I came across an article on Net Neutrality on the newly redesigned (nice!) CNN.com:
“Today I’m pleased to introduce the Internet Freedom Act of 2009 that will keep the Internet free from government control and regulation,” McCain said in a statement. “It will allow for continued innovation that will in turn create more high-paying jobs for the millions of Americans who are out of work or seeking new employment. Keeping businesses free from oppressive regulations is the best stimulus for the current economy.” – John McCain
That’s a lovely statement. Now let’s see what this guardian of virtue is defending us from:
The FCC voted unanimously Thursday on a proposal that would start the process for creating regulation that will keep the Internet open. The proposal itself uses the FCC’s open Internet principles as a foundation and would forbid network operators from restricting access to lawful Internet content, applications, and services. It would also require network providers to allow customers to attach non-harmful devices to the network.

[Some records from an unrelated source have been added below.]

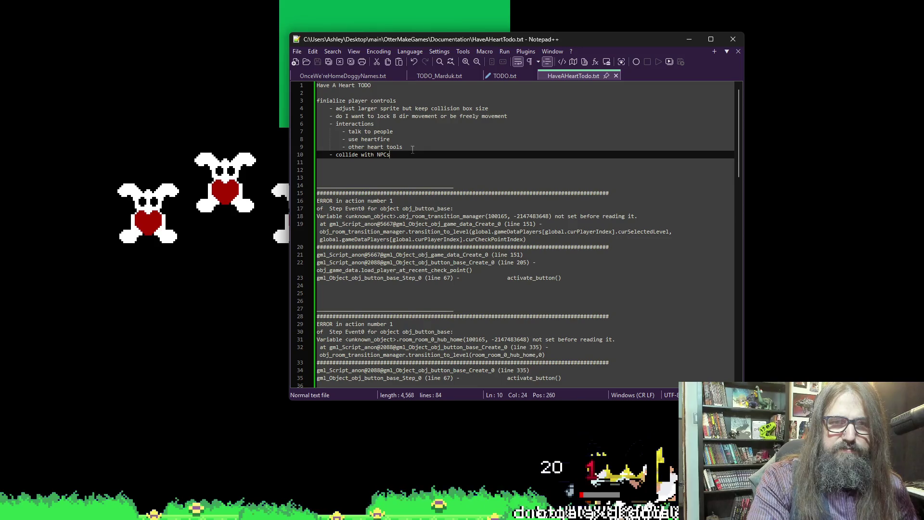
key("Return")
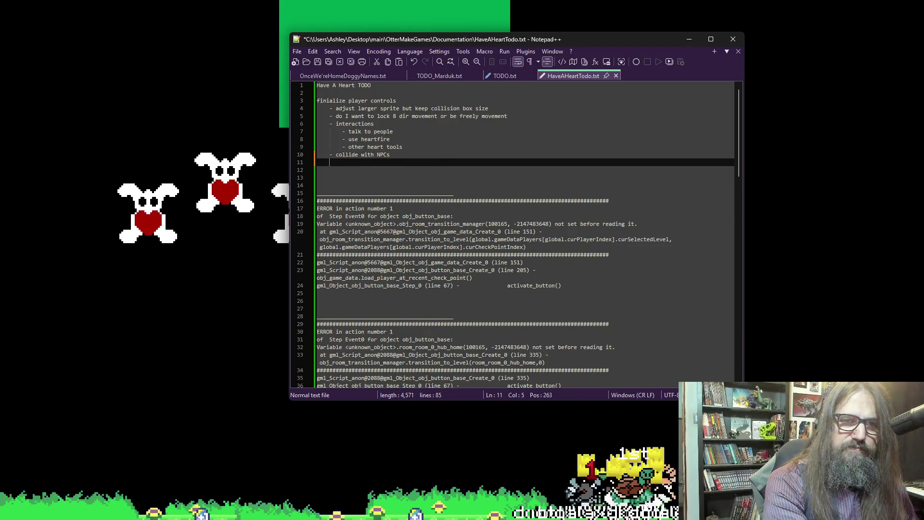
type("-diagon")
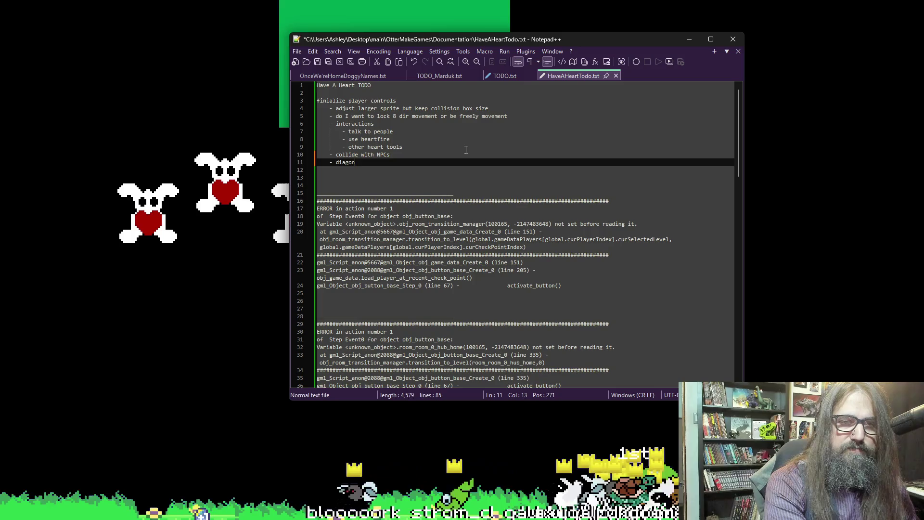
type("al movment")
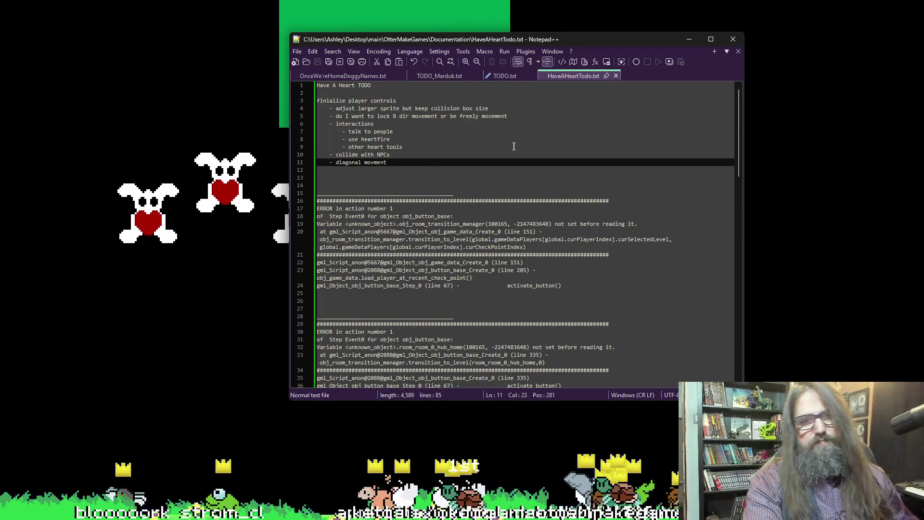
key("Delete")
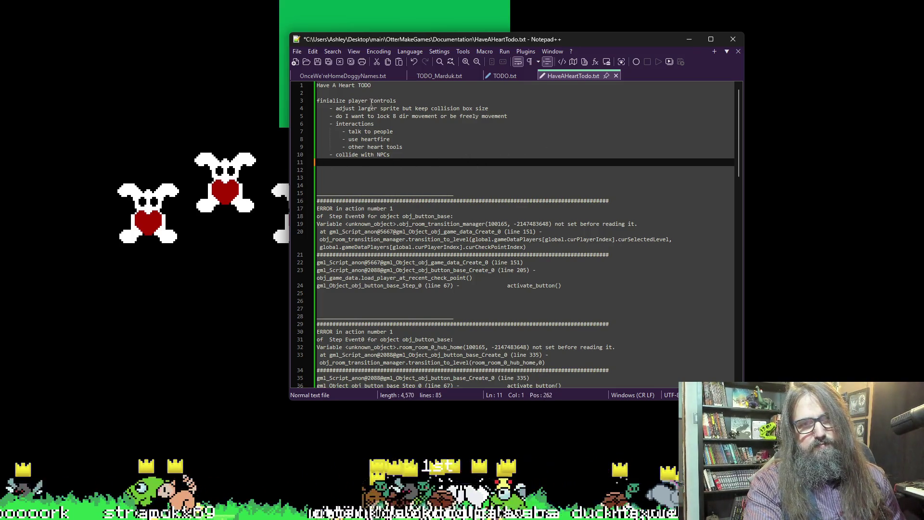
left_click(517, 118)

It seems counterintuitive that network operators, a small oligopolistic group of companies protected by massive barriers to entry resulting from extremely high fixed infrastructure costs, would need congressional help defending against the tyranny of their own users.
Left to their own devices, network operators would not hesitate to exert their power over the content they serve. This isn’t malicious – it makes business sense, but it unequivocally stifles innovation.
Network operators own the path between content creator and consumer. Without regulation, they are free to offer different tiers of access to that path to the highest bidder.
For example – let’s imagine that Google’s ability to pay dwarfs that of startupx, so that when Comcast rolls out a premium service at $10MM/year, Google walks away with the fastest, most reliable delivery network available. Even if startupx’s product makes Google look like Microsoft, without the ability to deliver their service with the same speed and reliability that Google offers, startupx doesn’t stand a chance. Innovation stifled.
I can appreciate caution in this situation. Taking regulation too far can be equally egregious, but given the history of the telecom industry, I would err on the side of regulation.
[FCC] Chairman Julius Genachowski…said that the commission is faced with a “dangerous combination of an uncertain legal framework with ongoing as well as emerging challenges to a free and open Internet.”
But he said the consequences of doing nothing are too great. And “fair and reasonable rules of the road” can’t wait.